One of the two parts of the Bible, did you say? There must be more to it than that, or we would just call them Part One and Part Two. Anyway, other books aren't divided into testaments, and nor are our favourite television programmes.
All right. So the two parts of the Bible are about different things - an old order, based on Abraham and Moses and the Law, and a new order, ushered in by Jesus. (Or, if you like, about the same thing - God's relationship with us all - but in two different ways.) Perhaps that's what a testament is.
Then we remember that in German and in French, your testament is what you write before you die - your instructions about how to dispose of your property. So it is in Scotland, though in English law it is used almost solely in the phrase: "This is my last will and testament." And didn't Jesus die for us? So perhaps it has something to do with that?
Yes and no. (And that is why we keep using the jargon.) Behind our word lies the Latin word testamentum, and the Greek word diatheke. For the ancient Romans and the ancient Greeks, these words meant just that - "how you say you want to dispose of your goods before you die".
But, to complicate things, the team of 72 scholars who (it is said) were sent to Alexandria around 250 BC to translate the Bible (the Old Part, of course) into Greek, decided that diatheke was the best word to translate the Hebrew word berit. But berit does not mean how-you-want-to-dispose-of-your-goods-when-you-die. It means an agreement. And very often it means a one-sided agreement - a promise made by God.
So God made a one-sided agreement with Noah (Gen. 6:18), with Abraham (Gen. 17:2), with Moses (Ex. 34:38). English translations usually call this a covenant - another piece of (lawyers'!) jargon meaning (more or less) a one-sided agreement.
Jeremiah foresaw that this old way of things would be replaced by a new "agreement", a new testament, a "new covenant." God declares: "I will put my law within them, and I will write it upon their hearts, and I will be their God, and they will be my people." (Jer 31:31-33) And Jesus at the Last Supper shared wine with those who learnt from him, and said it was "the new covenant in his blood" (Lk 22:20, 1 Cor 11:25) - "a new covenant, not in a written code, but in the spirit," said Paul to the Corinthians. A new relationship.

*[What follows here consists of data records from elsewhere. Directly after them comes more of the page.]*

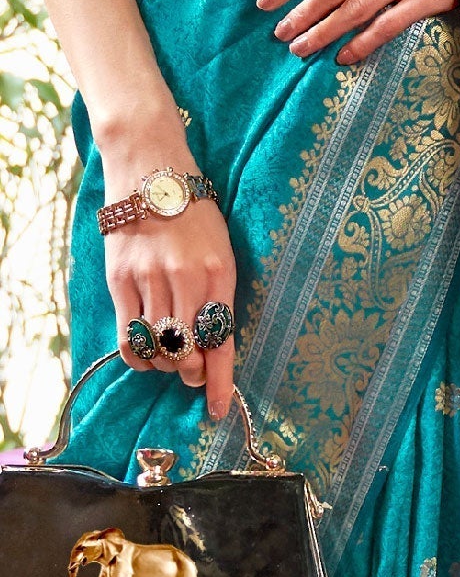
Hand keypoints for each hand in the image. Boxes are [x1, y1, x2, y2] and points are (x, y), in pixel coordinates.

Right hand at [103, 151, 236, 422]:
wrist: (150, 167)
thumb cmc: (193, 214)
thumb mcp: (221, 251)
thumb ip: (218, 297)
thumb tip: (212, 348)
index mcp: (219, 274)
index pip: (221, 343)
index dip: (220, 383)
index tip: (219, 409)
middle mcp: (185, 279)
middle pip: (186, 353)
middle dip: (191, 374)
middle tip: (190, 370)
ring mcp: (149, 279)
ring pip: (157, 349)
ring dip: (165, 364)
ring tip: (168, 353)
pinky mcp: (120, 278)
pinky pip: (128, 336)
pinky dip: (138, 355)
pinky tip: (145, 354)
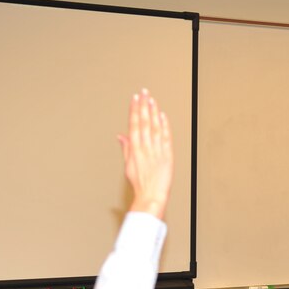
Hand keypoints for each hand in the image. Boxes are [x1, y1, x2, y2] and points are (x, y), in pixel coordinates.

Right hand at [118, 89, 173, 219]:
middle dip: (143, 105)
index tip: (134, 99)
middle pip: (144, 122)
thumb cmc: (140, 184)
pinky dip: (164, 125)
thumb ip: (126, 148)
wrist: (151, 195)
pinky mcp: (167, 155)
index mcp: (135, 149)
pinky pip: (166, 137)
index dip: (134, 110)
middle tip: (143, 92)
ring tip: (152, 99)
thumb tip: (121, 136)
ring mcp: (157, 150)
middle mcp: (145, 147)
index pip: (134, 124)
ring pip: (155, 126)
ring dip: (153, 111)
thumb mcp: (129, 165)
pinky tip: (163, 115)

And in another letter to the Corinthians (2 Cor 3:6-16), Paul contrasts the two kinds of relationship, and mentions "reading" the old testament, or the old covenant - even though the "New Testament" had not yet been carefully defined. (In fact, most it hadn't even been written down at the time!)
So a testament is a one-sided agreement: something offered for nothing. The writer of the Letter to the Hebrews tells us that a testament requires a death, or a sacrifice (Heb 9) - but such a testament does not mean leaving-your-goods-when-you-die. The New Testament is the tale of Christ's sacrifice for us - to confirm an agreement - no, not an agreement, but a promise, a promise made by God to us, of a new relationship.
So thanks for asking the question, Philip! (And thanks for reading the answer, the rest of you!) The New Testament is really the Writings about the New Promise. And in it we read what this promise is, and what it means to share it in our hearts. Good news, isn't it!